Exercise objective
Copy out all of the following lines without changing anything.

Input
====
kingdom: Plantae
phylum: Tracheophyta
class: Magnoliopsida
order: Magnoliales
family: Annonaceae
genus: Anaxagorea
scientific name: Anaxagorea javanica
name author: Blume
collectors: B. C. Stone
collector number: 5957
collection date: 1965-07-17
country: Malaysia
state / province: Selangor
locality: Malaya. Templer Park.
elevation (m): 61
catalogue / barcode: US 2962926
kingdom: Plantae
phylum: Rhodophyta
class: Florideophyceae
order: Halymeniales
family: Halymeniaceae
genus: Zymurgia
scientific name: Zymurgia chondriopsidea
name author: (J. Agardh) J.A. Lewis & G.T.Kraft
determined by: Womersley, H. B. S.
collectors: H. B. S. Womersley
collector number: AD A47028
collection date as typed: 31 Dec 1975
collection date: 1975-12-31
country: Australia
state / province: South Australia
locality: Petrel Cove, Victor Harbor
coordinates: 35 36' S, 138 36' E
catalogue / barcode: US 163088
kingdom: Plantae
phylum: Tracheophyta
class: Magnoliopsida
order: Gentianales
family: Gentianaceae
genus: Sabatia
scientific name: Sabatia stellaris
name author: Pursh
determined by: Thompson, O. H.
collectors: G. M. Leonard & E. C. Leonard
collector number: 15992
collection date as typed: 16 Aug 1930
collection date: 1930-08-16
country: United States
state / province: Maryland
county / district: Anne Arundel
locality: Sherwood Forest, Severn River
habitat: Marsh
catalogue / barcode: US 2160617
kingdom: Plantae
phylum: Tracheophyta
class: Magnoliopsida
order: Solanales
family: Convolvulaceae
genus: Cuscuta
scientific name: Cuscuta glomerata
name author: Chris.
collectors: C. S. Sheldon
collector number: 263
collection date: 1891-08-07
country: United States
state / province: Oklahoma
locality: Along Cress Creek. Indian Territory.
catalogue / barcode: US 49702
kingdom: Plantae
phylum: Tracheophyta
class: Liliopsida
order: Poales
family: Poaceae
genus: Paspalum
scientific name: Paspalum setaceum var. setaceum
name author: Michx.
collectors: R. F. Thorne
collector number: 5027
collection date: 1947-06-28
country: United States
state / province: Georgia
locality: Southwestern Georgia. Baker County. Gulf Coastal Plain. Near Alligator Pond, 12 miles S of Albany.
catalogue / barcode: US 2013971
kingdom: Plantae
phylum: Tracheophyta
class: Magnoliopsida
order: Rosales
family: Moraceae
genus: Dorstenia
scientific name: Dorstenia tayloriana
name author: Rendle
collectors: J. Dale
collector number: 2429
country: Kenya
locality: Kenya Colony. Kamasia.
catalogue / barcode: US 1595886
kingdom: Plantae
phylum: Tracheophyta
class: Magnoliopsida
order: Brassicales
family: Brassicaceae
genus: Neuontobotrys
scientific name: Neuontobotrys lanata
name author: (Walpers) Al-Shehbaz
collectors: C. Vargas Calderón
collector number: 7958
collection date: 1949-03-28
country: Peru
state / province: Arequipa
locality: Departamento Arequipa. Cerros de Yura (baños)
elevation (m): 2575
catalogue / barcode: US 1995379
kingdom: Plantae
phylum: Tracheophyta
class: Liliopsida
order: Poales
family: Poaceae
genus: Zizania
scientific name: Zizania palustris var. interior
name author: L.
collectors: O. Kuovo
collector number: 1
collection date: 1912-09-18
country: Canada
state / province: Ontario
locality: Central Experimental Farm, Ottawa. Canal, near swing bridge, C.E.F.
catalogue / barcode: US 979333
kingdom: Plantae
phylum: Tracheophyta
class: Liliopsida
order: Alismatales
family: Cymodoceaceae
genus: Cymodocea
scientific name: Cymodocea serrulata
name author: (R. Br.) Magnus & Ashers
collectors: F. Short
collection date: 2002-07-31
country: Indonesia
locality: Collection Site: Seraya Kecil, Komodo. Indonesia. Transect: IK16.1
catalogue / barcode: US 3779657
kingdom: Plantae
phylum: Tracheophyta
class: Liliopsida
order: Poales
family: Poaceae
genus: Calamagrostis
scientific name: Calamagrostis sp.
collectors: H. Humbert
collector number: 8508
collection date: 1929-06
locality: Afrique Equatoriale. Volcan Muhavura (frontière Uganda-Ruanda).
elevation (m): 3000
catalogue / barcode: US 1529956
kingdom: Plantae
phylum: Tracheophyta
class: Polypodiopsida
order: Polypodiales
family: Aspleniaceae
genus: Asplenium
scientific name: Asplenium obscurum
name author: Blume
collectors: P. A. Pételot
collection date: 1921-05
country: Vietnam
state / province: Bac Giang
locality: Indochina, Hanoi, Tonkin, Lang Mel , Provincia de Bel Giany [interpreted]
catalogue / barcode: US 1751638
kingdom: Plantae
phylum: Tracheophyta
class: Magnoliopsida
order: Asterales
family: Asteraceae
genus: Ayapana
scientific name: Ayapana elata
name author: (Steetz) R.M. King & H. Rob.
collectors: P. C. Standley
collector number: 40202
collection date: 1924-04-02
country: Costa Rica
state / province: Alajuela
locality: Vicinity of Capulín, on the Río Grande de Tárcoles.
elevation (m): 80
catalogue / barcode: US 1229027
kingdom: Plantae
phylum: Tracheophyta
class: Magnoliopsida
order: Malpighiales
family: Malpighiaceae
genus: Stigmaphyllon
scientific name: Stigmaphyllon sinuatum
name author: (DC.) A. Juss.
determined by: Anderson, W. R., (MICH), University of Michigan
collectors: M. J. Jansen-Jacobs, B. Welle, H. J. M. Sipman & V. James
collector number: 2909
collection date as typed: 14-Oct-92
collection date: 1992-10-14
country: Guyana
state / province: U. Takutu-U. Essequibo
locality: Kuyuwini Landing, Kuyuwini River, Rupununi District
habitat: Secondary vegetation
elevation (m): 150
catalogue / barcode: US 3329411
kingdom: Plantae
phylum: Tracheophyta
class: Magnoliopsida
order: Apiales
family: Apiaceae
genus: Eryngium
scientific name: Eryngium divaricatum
====
Full answer
kingdom: Plantae
phylum: Tracheophyta
class: Magnoliopsida
order: Magnoliales
family: Annonaceae
genus: Anaxagorea
scientific name: Anaxagorea javanica
name author: Blume
collectors: B. C. Stone
collector number: 5957
collection date: 1965-07-17
country: Malaysia
state / province: Selangor
locality: Malaya. Templer Park.
elevation (m): 61
catalogue / barcode: US 2962926
kingdom: Plantae
phylum: Rhodophyta
class: Florideophyceae
order: Halymeniales
family: Halymeniaceae
genus: Zymurgia
scientific name: Zymurgia chondriopsidea
name author: (J. Agardh) J.A. Lewis & G.T.Kraft
determined by: Womersley, H. B. S.
collectors: H. B. S. Womersley
collector number: AD A47028
collection date as typed: 31 Dec 1975
collection date: 1975-12-31
country: Australia
state / province: South Australia
locality: Petrel Cove, Victor Harbor
coordinates: 35 36' S, 138 36' E
catalogue / barcode: US 163088
kingdom: Plantae
phylum: Tracheophyta
class: Magnoliopsida
order: Gentianales
family: Gentianaceae
genus: Sabatia
scientific name: Sabatia stellaris
name author: Pursh
determined by: Thompson, O. H.
collectors: G. M. Leonard & E. C. Leonard
collector number: 15992
collection date as typed: 16 Aug 1930
collection date: 1930-08-16
country: United States
state / province: Maryland
county / district: Anne Arundel
locality: Sherwood Forest, Severn River
habitat: Marsh
catalogue / barcode: US 2160617
kingdom: Plantae
phylum: Tracheophyta
class: Magnoliopsida
order: Solanales
family: Convolvulaceae
genus: Cuscuta
scientific name: Cuscuta glomerata
name author: Chris.
collectors: C. S. Sheldon
collector number: 263
collection date: 1891-08-07
country: United States
state / province: Oklahoma
locality: Along Cress Creek. Indian Territory.
catalogue / barcode: US 49702
kingdom: Plantae
phylum: Tracheophyta
class: Liliopsida
order: Poales
family: Poaceae
genus: Paspalum
scientific name: Paspalum setaceum var. setaceum
name author: Michx.
collectors: R. F. Thorne
collector number: 5027
collection date: 1947-06-28
country: United States
state / province: Georgia
locality: Southwestern Georgia. Baker County. Gulf Coastal Plain. Near Alligator Pond, 12 miles S of Albany.
catalogue / barcode: US 2013971
kingdom: Plantae
phylum: Tracheophyta
class: Magnoliopsida
order: Rosales
family: Moraceae
genus: Dorstenia
scientific name: Dorstenia tayloriana
name author: Rendle
collectors: J. Dale
collector number: 2429
country: Kenya
locality: Kenya Colony. Kamasia.
catalogue / barcode: US 1595886
kingdom: Plantae
phylum: Tracheophyta
class: Magnoliopsida
order: Brassicales
family: Brassicaceae
genus: Neuontobotrys
scientific name: Neuontobotrys lanata
name author: (Walpers) Al-Shehbaz
collectors: C. Vargas Calderón
collector number: 7958
collection date: 1949-03-28
country: Peru
state / province: Arequipa
locality: Departamento Arequipa. Cerros de Yura (baños)
elevation (m): 2575
catalogue / barcode: US 1995379
kingdom: Plantae
phylum: Tracheophyta
class: Liliopsida
order: Poales
family: Poaceae
genus: Zizania
scientific name: Zizania palustris var. interior
name author: L.
collectors: O. Kuovo
collector number: 1
collection date: 1912-09-18
country: Canada
state / province: Ontario
locality: Central Experimental Farm, Ottawa. Canal, near swing bridge, C.E.F.
catalogue / barcode: US 979333
kingdom: Plantae
phylum: Tracheophyta
class: Liliopsida
order: Alismatales
family: Cymodoceaceae
genus: Cymodocea
scientific name: Cymodocea serrulata
name author: (R. Br.) Magnus & Ashers
collectors: F. Short
collection date: 2002-07-31
country: Indonesia
locality: Collection Site: Seraya Kecil, Komodo. Indonesia. Transect: IK16.1
catalogue / barcode: US 3779657
kingdom: Plantae
phylum: Tracheophyta
class: Liliopsida
order: Poales
family: Poaceae
genus: Calamagrostis
scientific name: Calamagrostis sp.
collectors: H. Humbert
collector number: 8508
collection date: 1929-06
locality: Afrique Equatoriale. Volcan Muhavura (frontière Uganda-Ruanda).
elevation (m): 3000
catalogue / barcode: US 1529956
kingdom: Plantae
phylum: Tracheophyta
class: Polypodiopsida
order: Polypodiales
family: Aspleniaceae
genus: Asplenium
scientific name: Asplenium obscurum
name author: Blume
collectors: P. A. Pételot
collection date: 1921-05
country: Vietnam
state / province: Bac Giang
locality: Indochina, Hanoi, Tonkin, Lang Mel , Provincia de Bel Giany [interpreted]
catalogue / barcode: US 1751638
kingdom: Plantae
phylum: Tracheophyta
class: Magnoliopsida
order: Asterales
family: Asteraceae
genus: Ayapana
scientific name: Ayapana elata
name author: (Steetz) R.M. King & H. Rob.
collectors: P. C. Standley
collector number: 40202
collection date: 1924-04-02
country: Costa Rica
state / province: Alajuela
locality: Vicinity of Capulín, on the Río Grande de Tárcoles.
elevation (m): 80
catalogue / barcode: US 1229027
kingdom: Plantae
phylum: Tracheophyta
class: Magnoliopsida
order: Malpighiales
family: Malpighiaceae
genus: Stigmaphyllon
scientific name: Stigmaphyllon sinuatum
name author: (DC.) A. Juss.
determined by: Anderson, W. R., (MICH), University of Michigan
collectors: M. J. Jansen-Jacobs, B. Welle, H. J. M. Sipman & V. James
collector number: 2909
collection date as typed: 14-Oct-92
collection date: 1992-10-14
country: Guyana
state / province: U. Takutu-U. Essequibo
locality: Kuyuwini Landing, Kuyuwini River, Rupununi District
habitat: Secondary vegetation
elevation (m): 150
catalogue / barcode: US 3329411
kingdom: Plantae
phylum: Tracheophyta
class: Magnoliopsida
order: Apiales
family: Apiaceae
genus: Eryngium
scientific name: Eryngium divaricatum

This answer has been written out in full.